THE MINECRAFT GENERATION

How a clunky Swedish computer game is teaching millions of children to master the digital world.

By CLIVE THOMPSON / Illustrations by CHRISTOPHER NIEMANN

Jordan wanted to build an unpredictable trap.

An 11-year-old in dark horn-­rimmed glasses, Jordan is a devotee of Minecraft, the computer game in which you make things out of virtual blocks, from dizzying towers to entire cities. He recently read “The Maze Runner,” a sci-fi thriller in which teenagers live inside a booby-­trapped labyrinth, and was inspired to concoct his own version — something he then would challenge his friends to navigate.

Jordan built a variety of obstacles, including a deluge of water and walls that collapsed inward, Indiana Jones-style. But what he really wanted was a trap that behaved unpredictably. That would really throw his friends off guard. How to do it, though? He obsessed over the problem.

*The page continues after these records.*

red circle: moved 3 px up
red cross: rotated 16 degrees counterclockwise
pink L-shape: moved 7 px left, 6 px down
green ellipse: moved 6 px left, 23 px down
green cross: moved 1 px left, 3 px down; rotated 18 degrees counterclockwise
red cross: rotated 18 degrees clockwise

Then it hit him: the animals! Minecraft contains a menagerie of virtual creatures, some of which players can kill and eat (or tame, if they want pets). One, a red-and-white cowlike critter called a mooshroom, is known for moseying about aimlessly. Jordan realized he could harness the animal’s movement to produce randomness. He built a pen out of gray stones and installed “pressure plates” on the floor that triggered a trap inside the maze. He stuck the mooshroom inside, where it would totter on and off the plates in an irregular pattern.

Presto: Jordan had used the cow’s weird behavior to create, in effect, a random-­number generator inside Minecraft. It was an ingenious bit of problem-­solving, something most computer engineers I know would regard as a great hack — a way of coaxing a computer system to do something new and clever.

When I visited Jordan at his home in New Jersey, he sat in his family’s living room at dusk, lit by a glowing iMac screen, and mused on Minecraft’s appeal. “It’s like the earth, the world, and you’re the creator of it,” he said. On-screen, he steered us over to the entrance to the maze, and I peered in at the contraptions chugging away. “My art teacher always says, ‘No games are creative, except for the people who create them.’ But she said, ‘The only exception that I have for that is Minecraft.’ ” He floated over to the maze’s exit, where he had posted a sign for the survivors: The journey matters more than what you get in the end.